Двигаясь дальше, мы видим Тютчева. Этот хрупкий седой старичок, известный большинству современников лишь как автор блестящих салонных острот, был, по сути, Атлантом, несущим почти непосильное смертному бремя. И в творчестве, и в своей частной жизни он соединял множество противоречий, он изнывал и страдал от их непрерывной борьбы — но в итоге и личность, и творчество Тютчева оказались настолько едины и цельны, что мы теперь вправе сказать: он был гением, одолевающим хаос.
Отметим, как близок был Тютчев Пушкину и в политических взглядах. Оба они были убежденными консерваторами и патриотами, оба они понимали, что одолеть мутный хаос российской бунтующей жизни можно лишь с помощью рамок, ограничений, препон — с помощью даже цензуры, которую Пушкин признавал необходимой и которой буквально служил Федор Тютчев!
Чехов не был, конечно, ни монархистом, ни государственником, ни вообще человеком с определенно и громко заявленной общественной позицией. Но недаром Толстой назвал Чехова “Пушкиным в прозе”. Именно Чехов продолжил на стыке веков тот пушкинский путь, с которого русская литература стала чаще и чаще сбиваться. И творчество Чехова, сохранившее традиции русской классической литературы и одновременно открывшее так много нового в прозе и драматургии, и его, Чехова, личность, к которой, как к центру, тянулось все лучшее, честное и благородное, что было в России на рубеже веков, — и личность, и творчество Чехова стали объединяющим центром, высокой нравственной и эстетической точкой отсчета не только для литературы, но и для всей русской жизни. Созидательное и благотворное влияние Чехова несомненно. В этом смысле он прямой наследник Пушкина, самый достойный вожатый по пушкинскому пути.

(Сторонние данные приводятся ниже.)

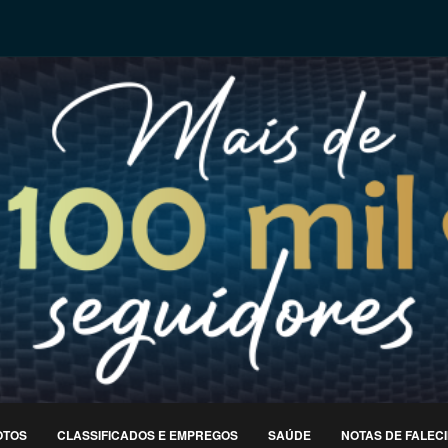
OTOS
CLASSIFICADOS E EMPREGOS
SAÚDE
NOTAS DE FALEC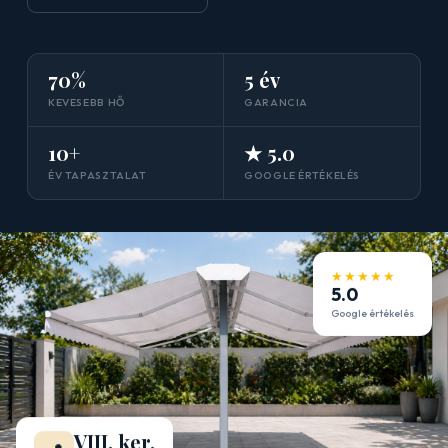
70%
5 év
KEVESEBB HŐ
GARANCIA
10+
★ 5.0
ÉV TAPASZTALAT
GOOGLE ÉRTÉKELÉS
★★★★★
5.0
Google értékelés
VIII. ker.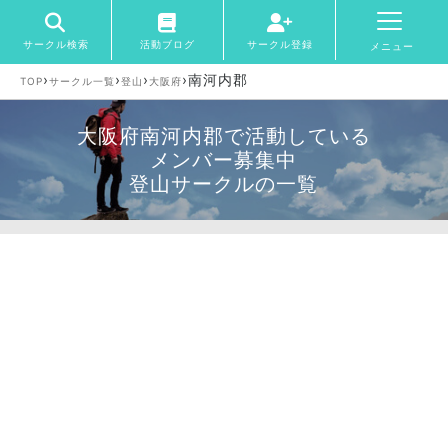
サークル検索
活動ブログ
サークル登録
メニュー
›
›
›
›
南河内郡
TOP
サークル一覧
登山
大阪府
大阪府南河内郡で活動している
メンバー募集中
登山サークルの一覧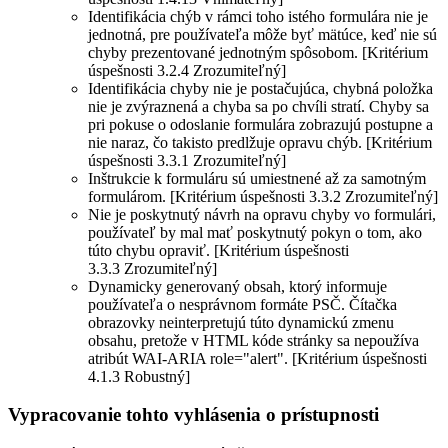
Identifikácia chýb v rámci toho istého formulára nie je
jednotná, pre používateľa môže byť mätúce, keď nie sú
chyby prezentované jednotným spôsobom. [Kritérium
úspešnosti 3.2.4 Zrozumiteľný]
Identifikácia chyby nie je postačujúca, chybná položka
nie je zvýraznená a chyba sa po chvíli stratí. Chyby sa
pri pokuse o odoslanie formulára zobrazujú postupne a
nie naraz, čo takisto predlžuje opravu chýb. [Kritérium
úspešnosti 3.3.1 Zrozumiteľný]
Inštrukcie k formuláru sú umiestnené až za samotným
formulárom. [Kritérium úspešnosti 3.3.2 Zrozumiteľný]
Nie je poskytnutý návrh na opravu chyby vo formulári,
používateľ by mal mať poskytnutý pokyn o tom, ako
túto chybu opraviť. [Kritérium úspešnosti
3.3.3 Zrozumiteľný]
Dynamicky generovaný obsah, ktorý informuje
používateľa o nesprávnom formáte PSČ. Čítačka
obrazovky neinterpretujú túto dynamickú zmenu
obsahu, pretože v HTML kóde stránky sa nepoužíva
atribút WAI-ARIA role="alert". [Kritérium úspešnosti
4.1.3 Robustný]
Vypracovanie tohto vyhlásenia o prístupnosti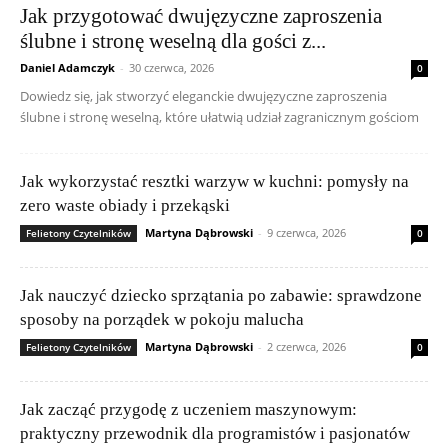
Jak przygotować dwujęzyczne zaproszenia
ślubne i stronę weselną dla gości z...
Daniel Adamczyk
-
30 czerwca, 2026
0
Dowiedz się, jak stworzyć eleganckie dwujęzyczne zaproszenia
ślubne i stronę weselną, które ułatwią udział zagranicznym gościom
Jak wykorzystać resztki warzyw w kuchni: pomysły na
zero waste obiady i przekąski
Martyna Dąbrowski
-
9 czerwca, 2026
Felietony Czytelników
0
Jak nauczyć dziecko sprzątania po zabawie: sprawdzone
sposoby na porządek w pokoju malucha
Martyna Dąbrowski
-
2 czerwca, 2026
Felietony Czytelników
0
Jak zacząć przygodę z uczeniem maszynowym:
praktyczny przewodnik dla programistów i pasjonatów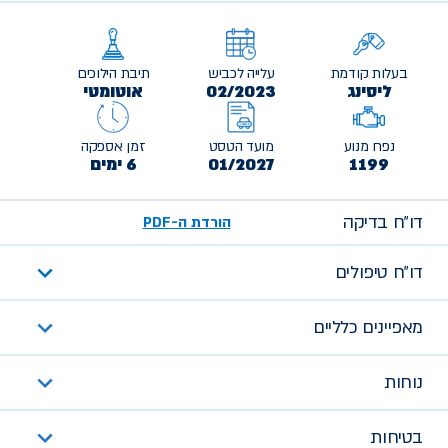
בעלות קודמת
עלייה לכביש
תיבת הילוכים
ליסינג
02/2023
אוטומטי
נפח מנוע
מועד הטסט
זמן אספקה
1199
01/2027
6 ימים
דו״ח בדיקה
הורדת ה-PDF
דו״ח טיפולים
מאפיינים כלליים
נוחות
בטיחות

Писатели, уже в XX столетии продолжившие традиции русской “святой”, созидающей и просветляющей литературы — в каком-то смысле все вышли из Чехова, переняли, хотя бы отчасти, чеховский голос и взгляд.
Сближение, скажем, “Тихого Дона” и чеховской прозы только кажется парадоксальным. Но если всмотреться пристальней, то нельзя не увидеть, что беспощадная трезвость, порою жестокая и леденящая объективность — но вместе с тем глубочайшая человечность и даже лиричность эпической прозы Шолохова находится в несомненной и родственной связи с чеховской прозой. Шолохов, следом за Чеховым, продолжает тот ряд русских художников, которые укрепляли и созидали, — на фоне одолевавшего русское общество духа распада, вражды, разрушения. Шолохов всею силой своего непомерного гения непрерывно сводил и удерживал расползавшийся шире и шире трагический русский разлом, он пытался свести, удержать края той кровоточащей раны, которая разрывала Россию — проходя в том числе и по сердцу Григория Мелехова. Герой Шолохова — человек золотой середины; он, конечно же, не перебежчик от “красных” к “белым” или наоборот (как трактовала его современная Шолохову литературная и партийная критика), но он человек, сохранивший, “в годину смуты и разврата”, высокую, целомудренно-чистую душу русского землепашца и воина.